**Exercise details**
Within the material below, transcribe exactly the lines from the one holding "Table 1. Mixture proportion of NSC." through the one holding "Figure 1. Schematics", keeping both ends and skipping the rest.

**Data excerpts**
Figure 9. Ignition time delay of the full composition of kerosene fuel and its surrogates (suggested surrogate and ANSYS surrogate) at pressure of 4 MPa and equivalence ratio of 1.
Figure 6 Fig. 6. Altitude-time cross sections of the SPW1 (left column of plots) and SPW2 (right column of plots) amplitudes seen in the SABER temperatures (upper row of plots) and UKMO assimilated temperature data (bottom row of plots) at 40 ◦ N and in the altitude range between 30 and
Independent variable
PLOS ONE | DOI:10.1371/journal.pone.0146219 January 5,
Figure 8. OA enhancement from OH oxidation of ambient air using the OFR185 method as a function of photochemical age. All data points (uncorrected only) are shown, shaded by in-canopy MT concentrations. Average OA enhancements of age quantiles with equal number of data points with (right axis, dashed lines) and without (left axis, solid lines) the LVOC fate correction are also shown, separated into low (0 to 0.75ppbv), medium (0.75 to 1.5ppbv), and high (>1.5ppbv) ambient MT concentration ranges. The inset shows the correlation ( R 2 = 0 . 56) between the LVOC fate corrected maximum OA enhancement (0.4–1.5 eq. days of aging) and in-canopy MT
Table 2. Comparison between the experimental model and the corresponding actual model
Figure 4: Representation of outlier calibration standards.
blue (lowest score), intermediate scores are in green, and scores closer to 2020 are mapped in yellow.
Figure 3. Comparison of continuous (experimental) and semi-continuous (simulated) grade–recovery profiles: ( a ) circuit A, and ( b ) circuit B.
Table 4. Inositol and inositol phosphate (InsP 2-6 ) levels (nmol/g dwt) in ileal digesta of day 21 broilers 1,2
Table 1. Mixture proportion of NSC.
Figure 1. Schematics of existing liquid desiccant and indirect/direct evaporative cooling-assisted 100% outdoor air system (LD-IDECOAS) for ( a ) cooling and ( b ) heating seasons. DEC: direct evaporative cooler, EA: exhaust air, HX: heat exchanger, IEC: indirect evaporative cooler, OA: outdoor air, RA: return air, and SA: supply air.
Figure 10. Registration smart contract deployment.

**Answer space**
Table 1. Mixture proportion of NSC.
Figure 1. Schematics of existing liquid desiccant and indirect/direct evaporative cooling-assisted 100% outdoor air system (LD-IDECOAS) for ( a ) cooling and ( b ) heating seasons. DEC: direct evaporative cooler, EA: exhaust air, HX: heat exchanger, IEC: indirect evaporative cooler, OA: outdoor air, RA: return air, and SA: supply air.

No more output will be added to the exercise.